* [INSTRUCTIONS TO FOLLOW]
Please print every record exactly as it stands, leaving out the pictures.

* [RECORD EXTRACTS]
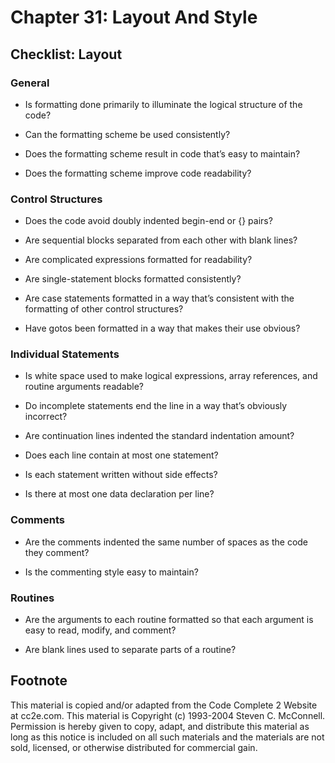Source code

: Chapter 31: Layout And Style
============================

Checklist: Layout
-----------------

### General

- Is formatting done primarily to illuminate the logical structure of the code?

- Can the formatting scheme be used consistently?

- Does the formatting scheme result in code that’s easy to maintain?

- Does the formatting scheme improve code readability?

### Control Structures

- Does the code avoid doubly indented begin-end or {} pairs?

- Are sequential blocks separated from each other with blank lines?

- Are complicated expressions formatted for readability?

- Are single-statement blocks formatted consistently?

- Are case statements formatted in a way that’s consistent with the formatting of other control structures?

- Have gotos been formatted in a way that makes their use obvious?

### Individual Statements

- Is white space used to make logical expressions, array references, and routine arguments readable?

- Do incomplete statements end the line in a way that’s obviously incorrect?

- Are continuation lines indented the standard indentation amount?

- Does each line contain at most one statement?

- Is each statement written without side effects?

- Is there at most one data declaration per line?

### Comments

- Are the comments indented the same number of spaces as the code they comment?

- Is the commenting style easy to maintain?

### Routines

- Are the arguments to each routine formatted so that each argument is easy to read, modify, and comment?

- Are blank lines used to separate parts of a routine?


Footnote
--------
This material is copied and/or adapted from the Code Complete 2 Website at cc2e.com. This material is Copyright (c) 1993-2004 Steven C. McConnell. Permission is hereby given to copy, adapt, and distribute this material as long as this notice is included on all such materials and the materials are not sold, licensed, or otherwise distributed for commercial gain.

* [SOLVED EXERCISE]
Source code

: Chapter 31: Layout And Style
============================

Checklist: Layout
-----------------

### General

- Is formatting done primarily to illuminate the logical structure of the code?

- Can the formatting scheme be used consistently?

- Does the formatting scheme result in code that’s easy to maintain?

- Does the formatting scheme improve code readability?

### Control Structures

- Does the code avoid doubly indented begin-end or {} pairs?

- Are sequential blocks separated from each other with blank lines?

- Are complicated expressions formatted for readability?

- Are single-statement blocks formatted consistently?

- Are case statements formatted in a way that’s consistent with the formatting of other control structures?

- Have gotos been formatted in a way that makes their use obvious?

### Individual Statements

- Is white space used to make logical expressions, array references, and routine arguments readable?

- Do incomplete statements end the line in a way that’s obviously incorrect?

- Are continuation lines indented the standard indentation amount?

- Does each line contain at most one statement?

- Is each statement written without side effects?

- Is there at most one data declaration per line?

### Comments

- Are the comments indented the same number of spaces as the code they comment?

- Is the commenting style easy to maintain?

### Routines

- Are the arguments to each routine formatted so that each argument is easy to read, modify, and comment?

- Are blank lines used to separate parts of a routine?


Footnote
--------
This material is copied and/or adapted from the Code Complete 2 Website at cc2e.com. This material is Copyright (c) 1993-2004 Steven C. McConnell. Permission is hereby given to copy, adapt, and distribute this material as long as this notice is included on all such materials and the materials are not sold, licensed, or otherwise distributed for commercial gain.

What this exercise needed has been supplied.